PAGE TEXT:
A Nazirite is, therefore, separated from worldly activities to focus on serving God alone. One of the most famous Nazarites in Scripture and described in today’s Haftarah (Prophetic portion) is the man with superhuman strength: Shimshon (Samson).
The angel of the Lord instructed Samson’s mother even before his birth to raise him as a Nazirite:
“Therefore be careful and drink no wine or strong drink, and eat nothing unclean, for behold, you shall conceive and bear a son. No razor shall come upon his head, for the child shall be a Nazirite to God from the womb, and he shall begin to save Israel from the hand of the Philistines.” (Judges 13:4–5)
This demonstrates the fact that God has a plan, a purpose and a destiny for a person even while still in the womb.
God also confirmed this when He said to the prophet Jeremiah, “Before I formed you in the womb I knew you; Before you were born I sanctified you; I ordained you a prophet to the nations.” (Jeremiah 1:5)
Sadly, Samson did not act with the humility and consecration required of his calling as a Nazirite.
He indulged his fleshly appetites and married a Philistine woman against his parent’s wishes, an act of rebellion that led to his downfall.
There is perhaps a curious connection between the law of the Nazirite and the law of the unfaithful wife, which are both discussed in this Parasha.
The laws of Sotah begin with a Hebrew word ma’al, meaning trespass or embezzlement. This emphasizes the sacredness of the vows of marriage by revealing that any spousal unfaithfulness is a trespass.
The first act of unfaithfulness toward God occurred in the Garden of Eden when Adam and Eve ate from the forbidden fruit.
Jewish tradition holds that the Tree of Knowledge was a vine with grapes, the ingredient of wine that a Nazir vows not to drink. This helps to keep him holy because under the influence of wine or strong drink, he may be more vulnerable to the temptation to sin against God.
Both the vow of marriage and the vow of the Nazirite are precious in God’s sight. As well, He expects us to keep our vows.
“When you make a vow to God, do not delay to fulfill it. He has no pleasure in fools; fulfill your vow. It is better not to make a vow than to make one and not fulfill it. Do not let your mouth lead you into sin. And do not protest to the temple messenger, ‘My vow was a mistake.’ Why should God be angry at what you say and destroy the work of your hands?” (Ecclesiastes 5:4–6)
Finding Peace for Our Lives: The Aaronic Benediction (Birkat Kohanim)
“Tell Aaron and his sons, ‘This is how you are to bless the Israelites.’” (Numbers 6:23)

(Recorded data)

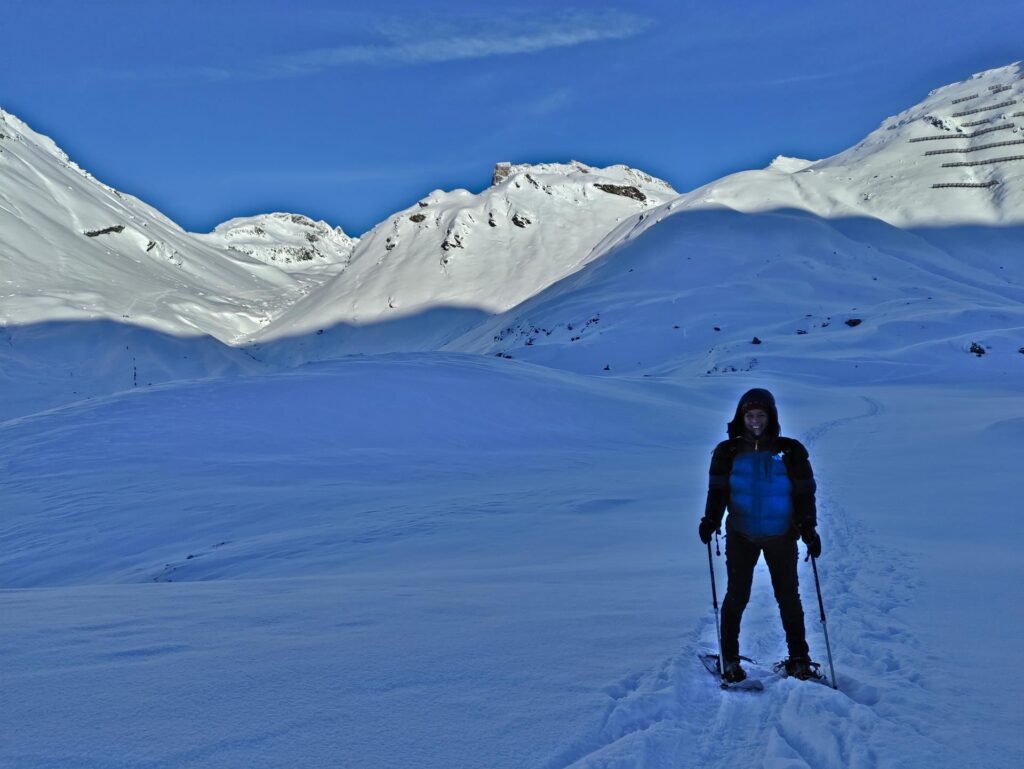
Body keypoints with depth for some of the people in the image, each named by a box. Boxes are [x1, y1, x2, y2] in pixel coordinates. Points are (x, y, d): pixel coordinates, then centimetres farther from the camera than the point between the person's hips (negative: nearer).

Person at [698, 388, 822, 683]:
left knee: (788, 597, 8)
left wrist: (808, 529, -7)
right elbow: (718, 491, -1)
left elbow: (804, 493, 1)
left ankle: (798, 658, 22)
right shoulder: (728, 452, -1)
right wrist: (711, 520, -16)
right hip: (741, 536, 0)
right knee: (737, 596, 1)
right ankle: (729, 658, 14)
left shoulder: (790, 451, -2)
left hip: (781, 536, 0)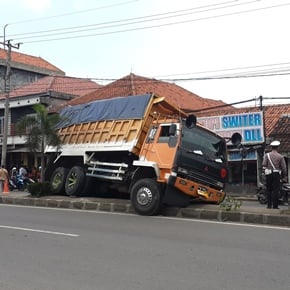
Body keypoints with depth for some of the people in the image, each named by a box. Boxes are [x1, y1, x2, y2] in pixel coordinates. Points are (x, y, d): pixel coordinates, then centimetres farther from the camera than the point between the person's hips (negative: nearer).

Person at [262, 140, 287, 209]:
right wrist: (284, 176, 12)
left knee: (269, 190, 10)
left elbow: (264, 165, -9)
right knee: (276, 190, 1)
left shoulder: (267, 155, 1)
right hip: (277, 174, -1)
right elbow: (284, 167, 0)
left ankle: (269, 205, 10)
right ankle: (275, 206, 0)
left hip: (268, 174, 1)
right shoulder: (280, 156, -1)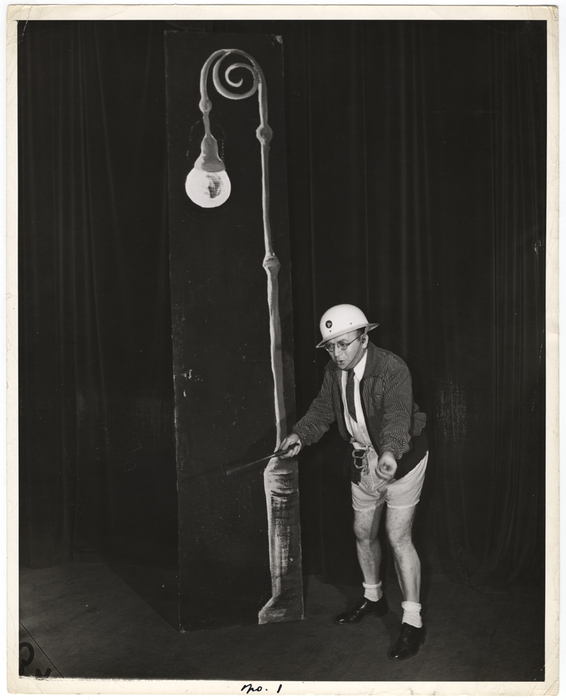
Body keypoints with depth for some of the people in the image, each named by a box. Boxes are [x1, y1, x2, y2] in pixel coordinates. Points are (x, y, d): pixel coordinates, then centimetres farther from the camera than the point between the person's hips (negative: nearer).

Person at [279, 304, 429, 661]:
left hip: (401, 456, -7)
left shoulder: (393, 369, -27)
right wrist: (300, 434, -19)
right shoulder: (335, 371, -5)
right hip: (365, 457, 7)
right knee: (363, 533, 16)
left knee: (398, 537, -8)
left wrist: (390, 453, -58)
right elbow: (323, 408, -1)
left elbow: (398, 416, -39)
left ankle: (413, 621, 5)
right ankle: (373, 598, 39)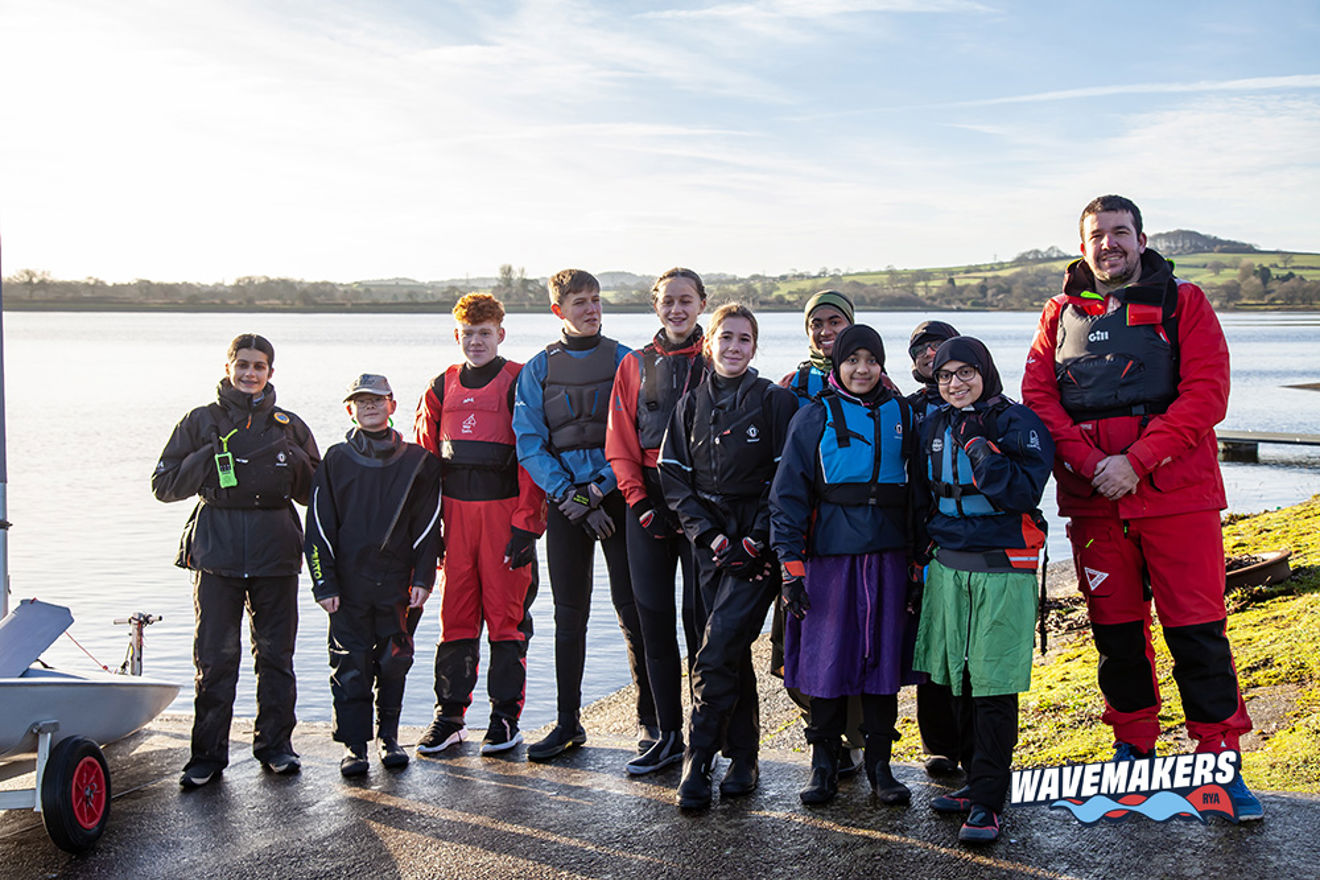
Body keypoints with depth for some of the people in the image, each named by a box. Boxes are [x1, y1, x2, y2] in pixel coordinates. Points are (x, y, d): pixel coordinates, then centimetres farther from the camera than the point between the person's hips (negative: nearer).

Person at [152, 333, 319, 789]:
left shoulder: (289, 426, 11)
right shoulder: (201, 422, 7)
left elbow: (315, 494, 12)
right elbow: (164, 484, 4)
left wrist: (294, 462, -6)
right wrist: (209, 459, -8)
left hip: (276, 553, 1)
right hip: (217, 552, -1)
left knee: (276, 653, 6)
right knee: (215, 657, -1)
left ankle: (275, 744, 18)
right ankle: (208, 754, 8)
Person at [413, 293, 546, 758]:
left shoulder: (518, 383, -1)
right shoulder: (442, 388, 12)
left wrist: (526, 523, -12)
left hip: (505, 509, -4)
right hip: (455, 511, 4)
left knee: (506, 613, 1)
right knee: (456, 614, 6)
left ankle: (506, 718, 10)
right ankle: (449, 716, 15)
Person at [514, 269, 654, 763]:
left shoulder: (625, 361, 4)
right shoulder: (538, 369, 8)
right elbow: (529, 442, 2)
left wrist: (599, 488, -12)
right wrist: (567, 496, -9)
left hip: (617, 495, -2)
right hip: (564, 501, 2)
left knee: (633, 610, -3)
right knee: (569, 614, 6)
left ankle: (649, 720, 7)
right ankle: (568, 723, 15)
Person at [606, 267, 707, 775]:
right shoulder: (635, 366, 11)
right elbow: (620, 446, 8)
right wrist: (642, 503, -4)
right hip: (649, 501, 3)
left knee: (700, 615, -4)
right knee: (653, 616, 4)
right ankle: (668, 736, 14)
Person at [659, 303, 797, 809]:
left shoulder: (774, 401, 0)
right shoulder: (692, 404, 10)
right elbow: (674, 476, 7)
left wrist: (756, 540, -11)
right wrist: (708, 532, -5)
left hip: (756, 540, -4)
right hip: (711, 540, 4)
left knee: (720, 649, -14)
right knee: (730, 653, 7)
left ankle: (696, 762, -8)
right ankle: (742, 761, 16)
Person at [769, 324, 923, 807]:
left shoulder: (902, 414, 10)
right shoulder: (814, 418, 3)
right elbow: (789, 492, 0)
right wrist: (791, 563, -8)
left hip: (887, 555, 2)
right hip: (830, 554, -2)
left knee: (883, 658, 5)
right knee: (827, 657, 0)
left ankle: (879, 765, 17)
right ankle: (823, 765, 13)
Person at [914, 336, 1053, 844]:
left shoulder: (1017, 423, -5)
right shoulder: (934, 427, 13)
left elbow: (1024, 493, -16)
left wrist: (981, 451, -21)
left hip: (1002, 568, -6)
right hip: (948, 565, 6)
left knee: (994, 686, -5)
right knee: (958, 678, 10)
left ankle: (987, 801, 0)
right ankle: (975, 780, 25)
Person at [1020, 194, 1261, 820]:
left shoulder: (1182, 303, 4)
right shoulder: (1061, 314, 13)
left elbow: (1206, 392, -6)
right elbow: (1038, 396, 4)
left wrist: (1136, 462, -15)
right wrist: (1089, 463, -11)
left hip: (1176, 493, -3)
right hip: (1094, 498, 3)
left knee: (1197, 631, -3)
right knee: (1115, 630, 10)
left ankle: (1221, 761, 7)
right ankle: (1133, 747, 24)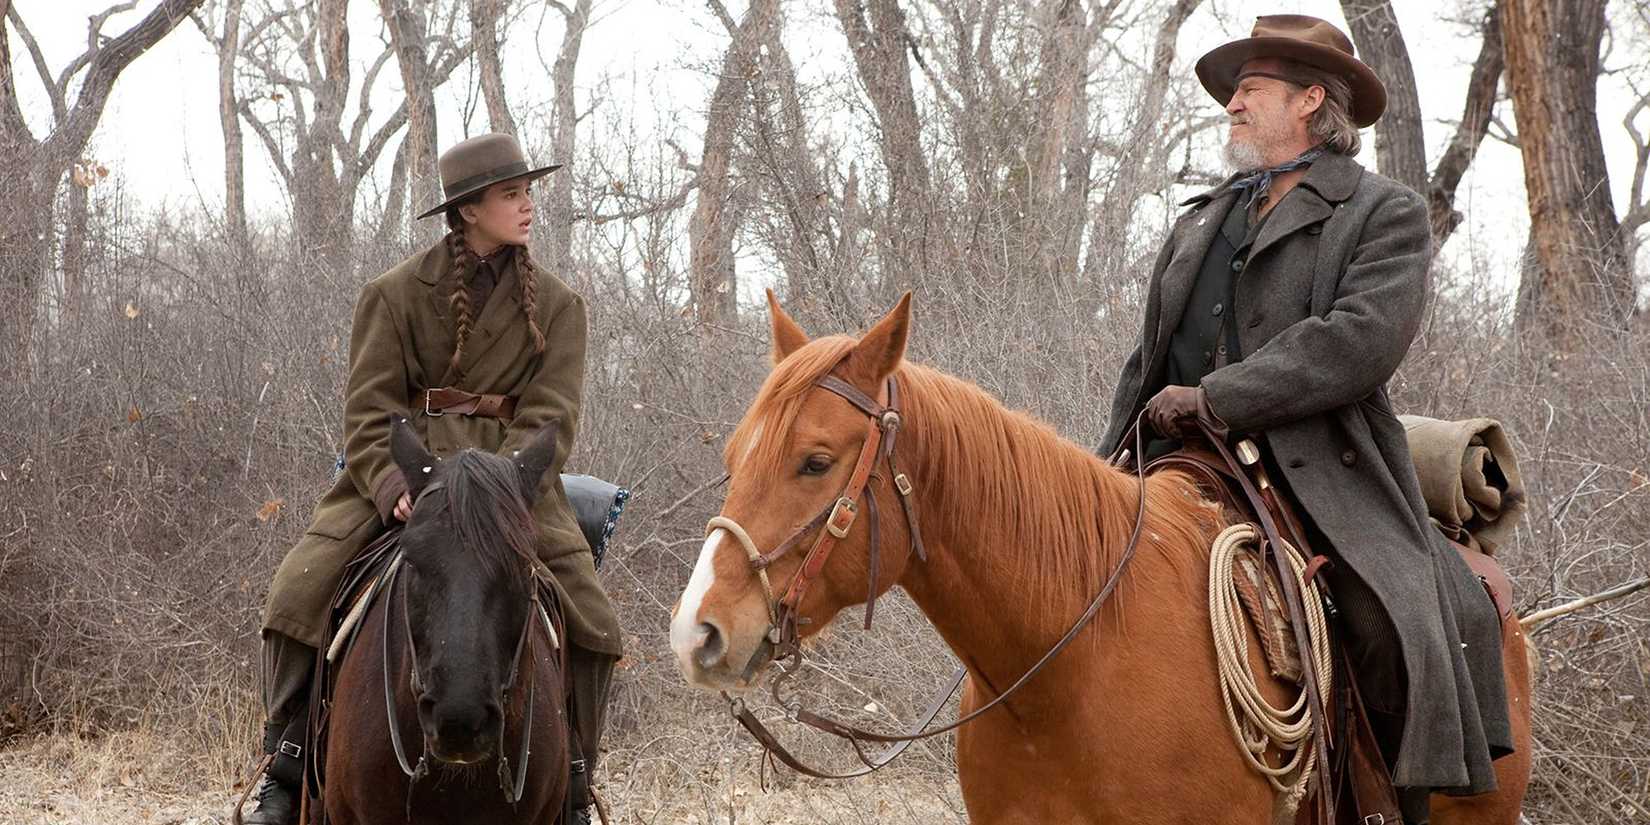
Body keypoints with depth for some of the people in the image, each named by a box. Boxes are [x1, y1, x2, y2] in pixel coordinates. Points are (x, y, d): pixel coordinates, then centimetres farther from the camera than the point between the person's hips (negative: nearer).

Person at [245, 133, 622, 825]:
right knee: (299, 589, -19)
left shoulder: (556, 305, 6)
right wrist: (394, 488, -23)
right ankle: (286, 767, -6)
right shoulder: (395, 293, 1)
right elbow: (368, 411, -4)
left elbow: (549, 419, -4)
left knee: (591, 620, -17)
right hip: (399, 467, -1)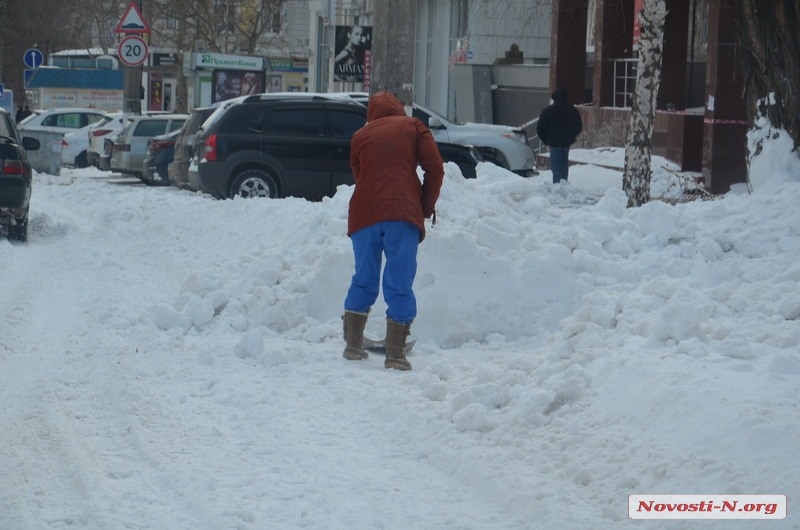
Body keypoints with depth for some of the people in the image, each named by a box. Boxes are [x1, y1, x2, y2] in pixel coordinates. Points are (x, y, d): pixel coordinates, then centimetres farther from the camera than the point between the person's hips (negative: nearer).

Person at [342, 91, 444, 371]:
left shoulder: (360, 136, 20)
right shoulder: (413, 127, 13)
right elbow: (435, 168, 2)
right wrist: (426, 208, 12)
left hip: (364, 213, 3)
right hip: (402, 213, -3)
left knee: (363, 279, 15)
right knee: (400, 284, -2)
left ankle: (353, 345, 19)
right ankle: (395, 354, -5)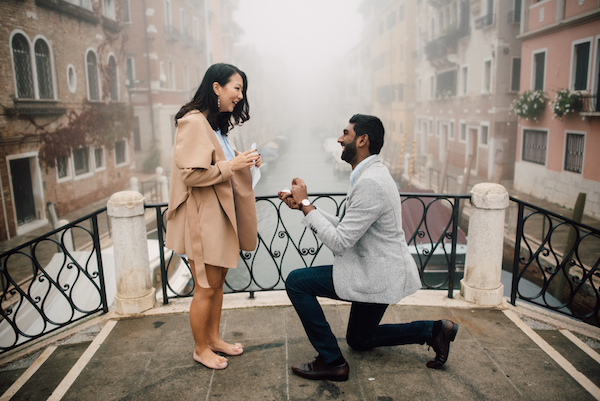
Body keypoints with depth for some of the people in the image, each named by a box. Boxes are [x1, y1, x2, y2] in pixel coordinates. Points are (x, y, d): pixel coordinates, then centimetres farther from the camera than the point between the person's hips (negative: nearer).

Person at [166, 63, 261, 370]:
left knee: (218, 281, 18)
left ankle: (213, 338, 34)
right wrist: (231, 166, -20)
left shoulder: (216, 124, 15)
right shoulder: (194, 123, -17)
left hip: (220, 213, 10)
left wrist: (241, 162, 4)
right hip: (202, 217, -10)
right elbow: (191, 173, -22)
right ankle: (200, 349, 23)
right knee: (206, 287, 3)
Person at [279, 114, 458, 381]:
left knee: (297, 282, -10)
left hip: (378, 277, -11)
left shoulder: (370, 182, -26)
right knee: (359, 340, 26)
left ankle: (331, 361, -1)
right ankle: (433, 330, 23)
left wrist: (306, 204, -17)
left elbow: (338, 242, -26)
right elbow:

AIM OF THE EXERCISE: Pick up the passage on the Nazirite vow and Samson again, and keep writing from the point where it stops.

TASK RESULT:
This portion of Scripture provides the important priestly blessing called the Aaronic Benediction (Birkat Kohanim). It is also known as Nesi’at Kapayim(lifting of the hands) because the priests release the blessings with uplifted hands.
Only adult males over Bar Mitzvah age (13 and up) who are descendants of Aaron perform this benediction and only in the presence of a minyan (a quota of 10 adult males).
Although a minyan consists of only males in Orthodox Judaism, more liberal sects allow for the inclusion of women.
According to Jewish custom, the Kohen (priest) may not recite the blessing under the influence of alcohol or after the recent death of a close relative. Other conditions disqualify a Kohen from participating in the reciting of this special blessing, including a serious speech impediment, having taken a human life, blindness, or marriage to a disqualifying woman (e.g., a descendant of Aaron is forbidden to marry a divorcee; his wife must be a virgin).
Today, during Biblical holidays, large crowds gather at the Kotel (Western Wall) to receive the priestly blessing from the Kohanim (Jewish priests).
Once assembled on a raised platform, the Kohanim recite the blessing with raised hands.
Traditionally, congregational members cover their heads with their tallitot (plural for tallit—prayer shawl) and do not look directly at the Kohanim during the reciting of the benediction. A man’s children, even if grown, will come under their father’s tallit for the blessing, as well.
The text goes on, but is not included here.